## [Directions for this task]
Once the data has been read, return all of it precisely as written.

** Opening Provided entries block **

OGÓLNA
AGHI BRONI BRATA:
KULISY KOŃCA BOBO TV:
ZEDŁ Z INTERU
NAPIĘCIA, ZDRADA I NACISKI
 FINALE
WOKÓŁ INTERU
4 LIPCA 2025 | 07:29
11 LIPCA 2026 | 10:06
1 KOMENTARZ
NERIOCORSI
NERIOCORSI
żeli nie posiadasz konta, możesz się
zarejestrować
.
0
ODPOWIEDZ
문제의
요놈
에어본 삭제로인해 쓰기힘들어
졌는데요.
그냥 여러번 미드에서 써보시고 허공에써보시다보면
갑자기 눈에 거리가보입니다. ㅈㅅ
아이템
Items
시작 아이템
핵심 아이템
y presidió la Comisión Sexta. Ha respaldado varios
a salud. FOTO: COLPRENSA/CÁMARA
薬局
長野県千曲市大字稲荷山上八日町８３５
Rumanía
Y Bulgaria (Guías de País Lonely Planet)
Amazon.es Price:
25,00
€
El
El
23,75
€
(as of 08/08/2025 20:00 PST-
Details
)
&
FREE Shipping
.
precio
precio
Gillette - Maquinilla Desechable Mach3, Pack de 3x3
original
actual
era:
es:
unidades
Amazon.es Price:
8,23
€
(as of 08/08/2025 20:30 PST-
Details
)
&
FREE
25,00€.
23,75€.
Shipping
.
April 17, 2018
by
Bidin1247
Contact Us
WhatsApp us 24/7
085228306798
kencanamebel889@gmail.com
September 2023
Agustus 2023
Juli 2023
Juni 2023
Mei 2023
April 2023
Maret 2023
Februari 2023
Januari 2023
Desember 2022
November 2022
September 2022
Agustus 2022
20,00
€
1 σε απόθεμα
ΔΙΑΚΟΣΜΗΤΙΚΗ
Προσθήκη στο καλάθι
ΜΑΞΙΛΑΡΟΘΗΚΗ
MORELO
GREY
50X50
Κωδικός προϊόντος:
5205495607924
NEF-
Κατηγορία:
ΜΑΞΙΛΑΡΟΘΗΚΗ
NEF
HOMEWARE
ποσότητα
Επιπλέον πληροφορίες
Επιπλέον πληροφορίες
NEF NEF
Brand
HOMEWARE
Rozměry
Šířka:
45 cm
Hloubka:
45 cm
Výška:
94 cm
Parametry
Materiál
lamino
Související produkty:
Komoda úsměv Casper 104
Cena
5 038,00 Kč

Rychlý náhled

** Closing Provided entries block **

## [Result of the task]
OGÓLNA
AGHI BRONI BRATA:
KULISY KOŃCA BOBO TV:
ZEDŁ Z INTERU
NAPIĘCIA, ZDRADA I NACISKI
 FINALE
WOKÓŁ INTERU
4 LIPCA 2025 | 07:29
11 LIPCA 2026 | 10:06
1 KOMENTARZ
NERIOCORSI
NERIOCORSI
żeli nie posiadasz konta, możesz się
zarejestrować
.
0
ODPOWIEDZ
문제의
요놈
에어본 삭제로인해 쓰기힘들어
졌는데요.
그냥 여러번 미드에서 써보시고 허공에써보시다보면
갑자기 눈에 거리가보입니다. ㅈㅅ
아이템
Items
시작 아이템
핵심 아이템
y presidió la Comisión Sexta. Ha respaldado varios
a salud. FOTO: COLPRENSA/CÁMARA
薬局
長野県千曲市大字稲荷山上八日町８３５
Rumanía
Y Bulgaria (Guías de País Lonely Planet)
Amazon.es Price:
25,00
€
El
El
23,75
€
(as of 08/08/2025 20:00 PST-
Details
)
&
FREE Shipping
.
precio
precio
Gillette - Maquinilla Desechable Mach3, Pack de 3x3
original
actual
era:
es:
unidades
Amazon.es Price:
8,23
€
(as of 08/08/2025 20:30 PST-
Details
)
&
FREE
25,00€.
23,75€.
Shipping
.
April 17, 2018
by
Bidin1247
Contact Us
WhatsApp us 24/7
085228306798
kencanamebel889@gmail.com
September 2023
Agustus 2023
Juli 2023
Juni 2023
Mei 2023
April 2023
Maret 2023
Februari 2023
Januari 2023
Desember 2022
November 2022
September 2022
Agustus 2022
20,00
€
1 σε απόθεμα
ΔΙΑΚΟΣΜΗΤΙΚΗ
Προσθήκη στο καλάθι
ΜΑΞΙΛΑΡΟΘΗΚΗ
MORELO
GREY
50X50
Κωδικός προϊόντος:
5205495607924
NEF-
Κατηγορία:
ΜΑΞΙΛΑΡΟΘΗΚΗ
NEF
HOMEWARE
ποσότητα
Επιπλέον πληροφορίες
Επιπλέον πληροφορίες
NEF NEF
Brand
HOMEWARE
Rozměry
Šířka:
45 cm
Hloubka:
45 cm
Výška:
94 cm
Parametry
Materiál
lamino
Související produkty:
Komoda úsměv Casper 104
Cena
5 038,00 Kč

Rychlý náhled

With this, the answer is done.